Operational risk focuses on firms' abilities to maintain communications with customers and to retrieve key activity records through their "mission critical systems." Financial risk relates to firms' abilities to continue to generate revenue and to retain or obtain adequate financing and sufficient capital. In this regard, an eroding financial condition could be exacerbated or caused by deterioration in the value of a firm's investments due to the lack of liquidity in the broader market, which would also hinder the ability of the firm's counter-parties to fulfill their obligations. A firm would be expected to periodically assess changes in these exposures, and in the event of a significant business disruption, the firm would consult its plan and take appropriate action contemplated by its plan. Members' and member organizations' procedures should be written and implemented to reflect the interrelationship among these risks.

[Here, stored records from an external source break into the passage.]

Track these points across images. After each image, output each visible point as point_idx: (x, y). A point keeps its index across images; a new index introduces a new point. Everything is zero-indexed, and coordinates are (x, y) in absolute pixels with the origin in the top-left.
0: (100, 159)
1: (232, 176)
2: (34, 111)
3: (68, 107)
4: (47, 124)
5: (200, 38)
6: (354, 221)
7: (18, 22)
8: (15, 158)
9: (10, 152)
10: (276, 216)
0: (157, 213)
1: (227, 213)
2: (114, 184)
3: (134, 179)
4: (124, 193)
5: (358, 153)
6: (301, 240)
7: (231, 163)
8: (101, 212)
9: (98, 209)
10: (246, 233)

What rule-sets govern your organization?  Have you created a comprehensive governance map to help you guide yourself as a CEO and the remainder of your company through the maze of ethical, regulatory, legal and even sustainable rules that are before you?  Leadership in any organization whether it is in Silicon Valley, on Wall Street or the US Navy requires a prudent and clear path, to understanding the rules and the map to navigate both securely and safely.  Even with these rules and the map, you can predict that human behavior will intervene and deliver that next surprising blow to your institution.  Now it is just a matter of how often and the magnitude of the event.

Ask yourself:  What is our "Operational Risk Management" Quotient?